Festo Corp. plans to lay off 75 employees at its two operations in Hauppauge as it moves factory and warehouse work to Ohio.
In a notice to the state Labor Department, officials at the seller of automation equipment used in plants said 33 workers would be let go at the 395 Moreland Rd. factory and another 42 at the 430 Wireless Blvd. warehouse.
Festo, which is based in Germany, intends to shift a total of 120 jobs to the Cincinnati area from its local payroll of 270. However, a company spokeswoman said Monday it would add jobs on Long Island as sales increase.
The Ohio expansion, first announced in 2013, will bring Festo closer to its customer base, which has moved west and south since the U.S. headquarters was first established on the Island in 1972.
Spokeswoman Katherine Heaviside said all affected employees "were offered the chance to apply" for jobs in Ohio and 43 will relocate.
She said Festo intends to keep its U.S. corporate offices on Long Island, though the location has yet to be determined.
One option is to remodel the 395 Moreland facility. The $4 million price tag has been approved by executives in Germany, she said.
Heaviside also confirmed that Festo has scrapped plans to move to 10 Pinelawn Dr. in Melville, the iconic former offices of Swiss Air. She said the building couldn't accommodate a loading dock and other amenities required by the engineering department.

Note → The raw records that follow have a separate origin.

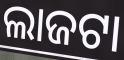
ଲାଜଟା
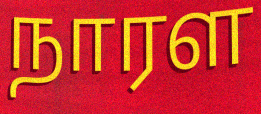
நாரள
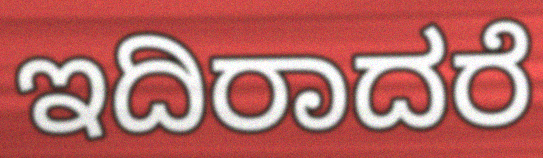
ಇದಿರಾದರೆ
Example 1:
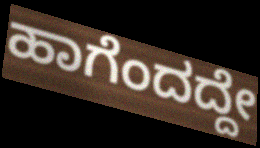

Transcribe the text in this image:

ಹಾಗೆಂದದ್ದೇ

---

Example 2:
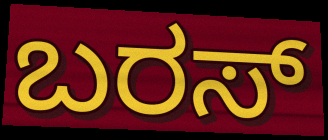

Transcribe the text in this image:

ಬರಸ್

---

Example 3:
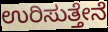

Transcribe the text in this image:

ಉರಿಸುತ್ತೇನೆ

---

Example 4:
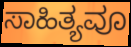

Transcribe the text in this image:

ಸಾಹಿತ್ಯವೂ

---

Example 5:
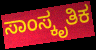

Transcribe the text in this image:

ಸಾಂಸ್ಕೃತಿಕ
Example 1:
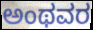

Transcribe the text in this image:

ಅಂಥವರ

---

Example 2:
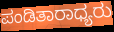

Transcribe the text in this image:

ಪಂಡಿತಾರಾಧ್ಯರು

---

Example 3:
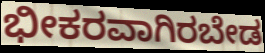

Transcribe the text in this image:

ಭೀಕರವಾಗಿರಬೇಡ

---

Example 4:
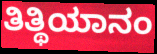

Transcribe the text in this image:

ತಿತ್ಥಿಯಾನಂ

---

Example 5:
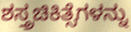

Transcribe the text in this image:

ಶಸ್ತ್ರಚಿಕಿತ್ಸೆಗಳನ್ನು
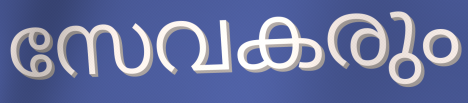
സേവകരും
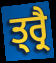
ਤ੍ਰ੍ਰੈ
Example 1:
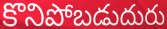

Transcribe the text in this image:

కొనిపోబడుదురు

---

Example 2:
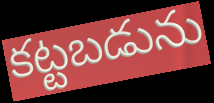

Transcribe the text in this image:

కట్టబడును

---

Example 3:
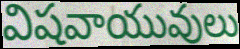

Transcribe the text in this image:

విషవాయువులు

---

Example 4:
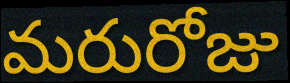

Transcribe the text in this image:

మరురోజు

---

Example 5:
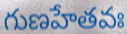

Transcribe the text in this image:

గుణహేతవః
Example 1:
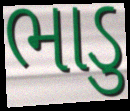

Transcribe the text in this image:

ભાડુ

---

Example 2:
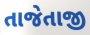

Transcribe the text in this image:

તાજેતાજી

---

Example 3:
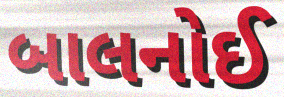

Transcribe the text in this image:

બાલનોઈ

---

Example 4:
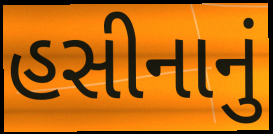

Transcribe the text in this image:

હસીનાનું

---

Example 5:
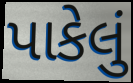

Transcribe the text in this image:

પાકેલું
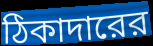
ঠিকাদারের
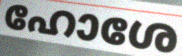
ഹോശേ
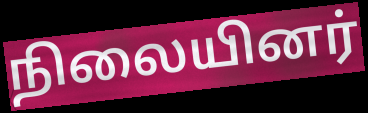
நிலையினர்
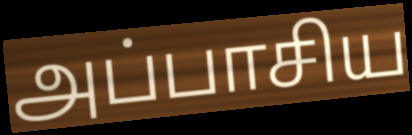
அப்பாசிய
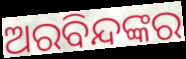
ଅରବିନ୍ଦଙ୍କର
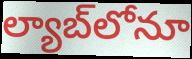
ల్యాబ్‌లోనూ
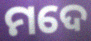
ମଦେ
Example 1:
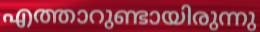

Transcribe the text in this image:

എത്താറുണ്ടായിരുന്നു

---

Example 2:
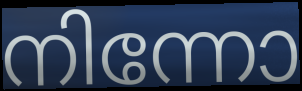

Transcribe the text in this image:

നിന്നോ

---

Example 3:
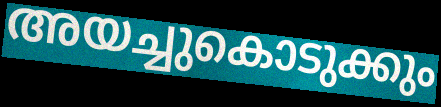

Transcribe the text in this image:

അയച്ചുകൊടുക്കും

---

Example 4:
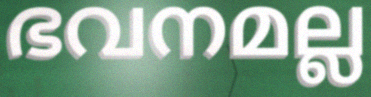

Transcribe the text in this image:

ഭവനമല്ല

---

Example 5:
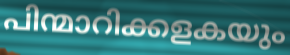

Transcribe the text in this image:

പിന്മാറിക്കളകയും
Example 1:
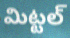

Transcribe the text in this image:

మిట్టల్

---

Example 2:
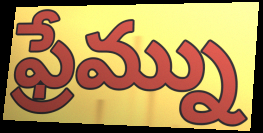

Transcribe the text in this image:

ఫ్రేమ్ను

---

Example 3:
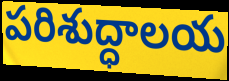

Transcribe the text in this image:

పరిశుద్ధాలయ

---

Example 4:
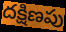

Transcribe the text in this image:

దక్షిణపు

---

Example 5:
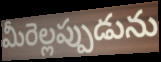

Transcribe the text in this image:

మీరెల్లప్పుడును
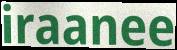
iraanee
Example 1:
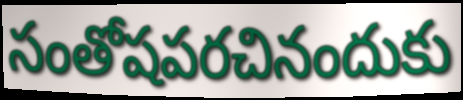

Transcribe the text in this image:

సంతోషపరచినందుకు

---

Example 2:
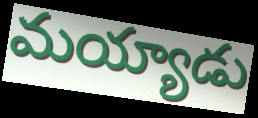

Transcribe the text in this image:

మయ్యాడు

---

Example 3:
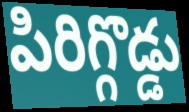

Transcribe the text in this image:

పిరిగ్గొడ్డు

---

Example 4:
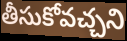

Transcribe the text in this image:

తీసుకోవచ్చని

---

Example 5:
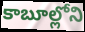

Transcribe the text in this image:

కాబూల్లోని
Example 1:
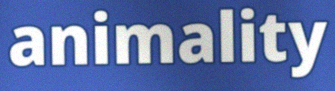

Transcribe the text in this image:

animality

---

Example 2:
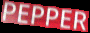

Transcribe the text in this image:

PEPPER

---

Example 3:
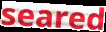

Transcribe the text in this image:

seared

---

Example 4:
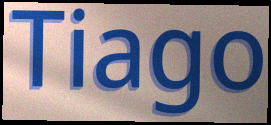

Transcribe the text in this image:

Tiago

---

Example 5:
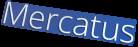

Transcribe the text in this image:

Mercatus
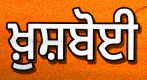
ਖ਼ੁਸ਼ਬੋਈ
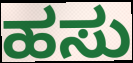
ಹಸು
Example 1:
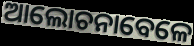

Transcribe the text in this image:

ଆଲୋଚନାବେଳେ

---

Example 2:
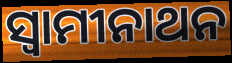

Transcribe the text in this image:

ସ୍ୱାମୀନାଥନ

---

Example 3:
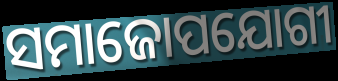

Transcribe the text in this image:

ସମାଜୋପଯୋଗୀ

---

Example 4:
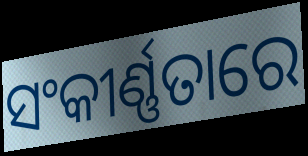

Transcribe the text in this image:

ସଂକୀର୍ଣ୍ଣତାରେ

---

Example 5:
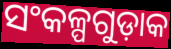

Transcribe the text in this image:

ସଂକଳ୍ପଗୁଡ଼ାକ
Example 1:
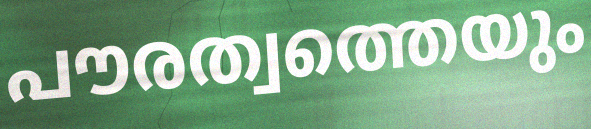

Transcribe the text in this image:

പൗരത്വത്തെയും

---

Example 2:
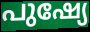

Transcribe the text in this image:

പുഷ്യേ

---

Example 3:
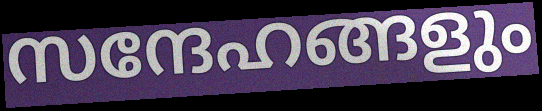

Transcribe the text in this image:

സന്ദേഹങ്ങളും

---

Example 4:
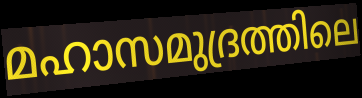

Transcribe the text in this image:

മഹാസമുദ്രത്തിലെ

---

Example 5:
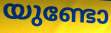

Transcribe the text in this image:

യുണ്ടോ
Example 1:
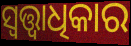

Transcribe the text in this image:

ସ୍ୱତ୍ତ୍ୱାଧିକାର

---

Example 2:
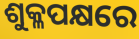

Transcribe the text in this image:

ଶୁକ୍ଳପକ୍ଷରେ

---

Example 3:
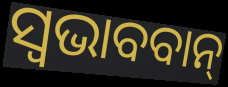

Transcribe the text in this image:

ସ୍ଵଭାବବାନ୍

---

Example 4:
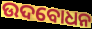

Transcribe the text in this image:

ଉଦବୋଧନ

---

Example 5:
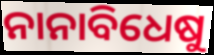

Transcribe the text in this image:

ନାନାବିଧେଷୁ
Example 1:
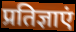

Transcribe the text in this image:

प्रतिज्ञाएं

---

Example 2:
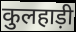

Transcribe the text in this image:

कुलहाड़ी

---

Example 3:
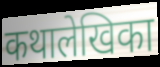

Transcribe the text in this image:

कथालेखिका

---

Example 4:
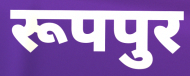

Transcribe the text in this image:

रूपपुर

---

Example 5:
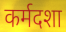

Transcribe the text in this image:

कर्मदशा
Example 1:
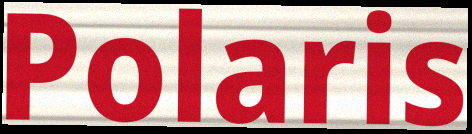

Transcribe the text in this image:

Polaris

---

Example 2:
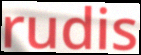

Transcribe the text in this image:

rudis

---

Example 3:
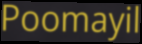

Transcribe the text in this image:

Poomayil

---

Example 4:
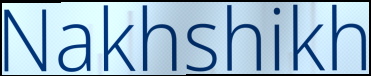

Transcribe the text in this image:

Nakhshikh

In April, the Suffolk County IDA backed the $17 million Melville project with tax breaks to preserve Festo's local workforce.

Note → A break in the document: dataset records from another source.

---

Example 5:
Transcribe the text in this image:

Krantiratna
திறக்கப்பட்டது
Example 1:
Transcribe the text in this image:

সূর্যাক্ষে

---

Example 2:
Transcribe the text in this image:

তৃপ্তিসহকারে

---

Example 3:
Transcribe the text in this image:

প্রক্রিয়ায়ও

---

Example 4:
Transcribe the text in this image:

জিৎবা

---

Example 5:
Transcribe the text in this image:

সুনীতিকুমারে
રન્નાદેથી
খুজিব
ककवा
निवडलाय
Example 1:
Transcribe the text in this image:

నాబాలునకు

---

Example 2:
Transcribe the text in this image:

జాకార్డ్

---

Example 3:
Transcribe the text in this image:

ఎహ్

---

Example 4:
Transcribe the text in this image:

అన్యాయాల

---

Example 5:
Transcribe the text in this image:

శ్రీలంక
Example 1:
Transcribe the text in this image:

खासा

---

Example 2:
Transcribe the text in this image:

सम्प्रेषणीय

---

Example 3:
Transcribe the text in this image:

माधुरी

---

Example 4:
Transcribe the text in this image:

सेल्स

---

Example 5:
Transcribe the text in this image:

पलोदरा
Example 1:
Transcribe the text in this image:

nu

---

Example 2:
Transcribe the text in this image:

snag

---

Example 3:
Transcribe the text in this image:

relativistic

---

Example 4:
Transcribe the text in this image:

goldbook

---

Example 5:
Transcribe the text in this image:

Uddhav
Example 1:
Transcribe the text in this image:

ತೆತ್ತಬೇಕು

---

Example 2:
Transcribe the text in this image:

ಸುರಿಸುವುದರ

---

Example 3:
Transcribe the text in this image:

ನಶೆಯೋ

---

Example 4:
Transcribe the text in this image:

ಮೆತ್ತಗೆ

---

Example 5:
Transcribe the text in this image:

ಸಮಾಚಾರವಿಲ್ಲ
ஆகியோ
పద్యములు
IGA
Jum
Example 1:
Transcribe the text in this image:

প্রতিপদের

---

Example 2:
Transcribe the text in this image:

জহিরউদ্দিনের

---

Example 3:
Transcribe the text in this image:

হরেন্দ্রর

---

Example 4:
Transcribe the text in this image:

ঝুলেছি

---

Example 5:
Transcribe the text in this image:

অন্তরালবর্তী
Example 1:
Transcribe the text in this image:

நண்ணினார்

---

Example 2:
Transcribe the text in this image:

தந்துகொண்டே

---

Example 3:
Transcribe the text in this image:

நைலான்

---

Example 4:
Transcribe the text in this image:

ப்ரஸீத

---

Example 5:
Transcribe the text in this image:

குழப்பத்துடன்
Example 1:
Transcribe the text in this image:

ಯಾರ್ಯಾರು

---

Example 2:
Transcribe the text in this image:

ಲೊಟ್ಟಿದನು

The company's tax bills would have been reduced by up to $805,775 over several years. No benefits were received because the deal wasn't completed.
Anthony J. Catapano, the IDA's executive director, said Monday, "While we remain committed to providing assistance, we have not been officially informed if this [Melville] project is moving forward."
The county, New York State and Brookhaven Town tried to keep the Festo factory and warehouse. But the company chose Ohio, which offered tax credits over 12 years in return for the creation of 250 jobs at a 175,000-square-foot complex in Mason, northeast of Cincinnati.